Table 1: Examples of military types of responses to COVID-19
Trend type | Key characteristics | Example of response |
---|---|---|
Minimal technical military support | Civilian leadership-military niche tasks in transportation and supply chain, border control | Japan, Taiwan, Kerala, Sweden, New Zealand, South Korea |
Blended civil-military response | Civilian leadership military support in organisation and logistics, air repatriations, border controls, mobile testing, quarantine and lockdown enforcement, emergency field hospitals | Nigeria, Kenya, US, France, UK, China, Vietnam, South Africa, Singapore |
Military-led response | Military leadership in response planning and coordination, emergency hospitals, contact-tracing, surveillance, border controls, quarantine and lockdown enforcement | Indonesia, Philippines, Iran, Pakistan, Brazil, Peru |
Source: Fawzia Gibson-Fall (2021) Military responses to COVID-19, emerging trends in global civil-military engagements
Angela Merkel recently signed off the largest military contingent on the home front in Germany’s modern history to help alleviate increasing pressure on the health system.
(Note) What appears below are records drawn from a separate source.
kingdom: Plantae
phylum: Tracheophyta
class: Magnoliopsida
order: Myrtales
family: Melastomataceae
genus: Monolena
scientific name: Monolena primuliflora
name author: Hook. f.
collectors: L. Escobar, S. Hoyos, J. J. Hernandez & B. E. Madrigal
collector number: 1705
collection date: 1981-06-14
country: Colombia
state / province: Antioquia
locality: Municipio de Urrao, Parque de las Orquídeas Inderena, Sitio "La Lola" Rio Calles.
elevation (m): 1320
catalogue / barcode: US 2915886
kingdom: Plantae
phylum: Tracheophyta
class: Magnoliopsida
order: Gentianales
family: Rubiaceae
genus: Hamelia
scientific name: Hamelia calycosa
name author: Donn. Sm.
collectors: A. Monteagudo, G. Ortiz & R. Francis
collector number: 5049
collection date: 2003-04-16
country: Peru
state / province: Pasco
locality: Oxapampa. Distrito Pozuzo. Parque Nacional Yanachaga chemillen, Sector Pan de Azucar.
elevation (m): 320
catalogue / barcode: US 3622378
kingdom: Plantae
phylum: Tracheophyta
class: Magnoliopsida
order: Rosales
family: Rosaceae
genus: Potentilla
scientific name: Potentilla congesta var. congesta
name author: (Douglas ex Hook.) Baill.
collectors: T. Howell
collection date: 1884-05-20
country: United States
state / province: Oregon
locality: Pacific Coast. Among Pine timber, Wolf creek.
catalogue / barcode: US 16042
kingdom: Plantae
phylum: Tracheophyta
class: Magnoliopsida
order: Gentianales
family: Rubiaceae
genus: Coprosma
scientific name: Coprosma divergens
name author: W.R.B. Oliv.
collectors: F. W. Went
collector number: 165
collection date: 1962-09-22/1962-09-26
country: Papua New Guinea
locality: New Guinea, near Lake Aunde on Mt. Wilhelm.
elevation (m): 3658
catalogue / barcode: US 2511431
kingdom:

In France, Emmanuel Macron announced plans for 35 military-run vaccination centres around the country to boost mass immunisation.
Perhaps the most valuable, hands-on experience gained by the military has been through its surgeons and medical personnel embedded in the NHS during the pandemic. As a group of medical staff writing for the BMJ explained, “the military’s role within the NHS provided an opportunity to learn and capture lessons to take forward into its doctrine”. The forces might expect the pandemic to introduce new practices to military telemedicine, new technologies against new biological threats, and readiness for personal protective equipment (PPE) logistics, redeployment and training.
I argue in a recent article that introducing change in the MoD and the services is a rocky road. It demands reshaping organisational and managerial structures and is dependent on many internal and external pressures on the defence establishment. The fact that the government has eased bureaucracy and speeded up decision-making in light of the pandemic is a good indication that military policy can become more adaptable.
While most of the pressure has been on the home front, British top brass are equally concerned about preparing for future battles against foreign threats that could emerge after the danger to health is largely over. General Sir Nick Carter warned that a post-pandemic world could see political and financial nationalism rise to dangerous levels. Drawing parallels with the period following World War I and the post-1929 recession, Carter warned against some countries isolating and pushing against humanitarian norms and values worldwide.
The Nobel Peace Prize laureate, Mohamed ElBaradei, issued a similar call for states to reconvene their security to include new governance approaches beyond the physical that satisfy development goals on needs such as food, health, education, and employment. Like Carter, ElBaradei commended a global system steered by international cooperation.
It is still too early, however, to say what direct and indirect effects the pandemic will have on British defence policy and the broader Common Security and Defence Policy (CSDP) of the European Union. The pandemic redrew a strategic scenario characterised by austere military expenditure and focused primarily on tackling the most pressing traditional and unconventional security risks. As the world enters a new economic, political and security balance, the challenge for British policymakers remains the same: how to do more with what is already at hand.
This post represents the views of the author and not those of the COVID-19 blog, nor LSE.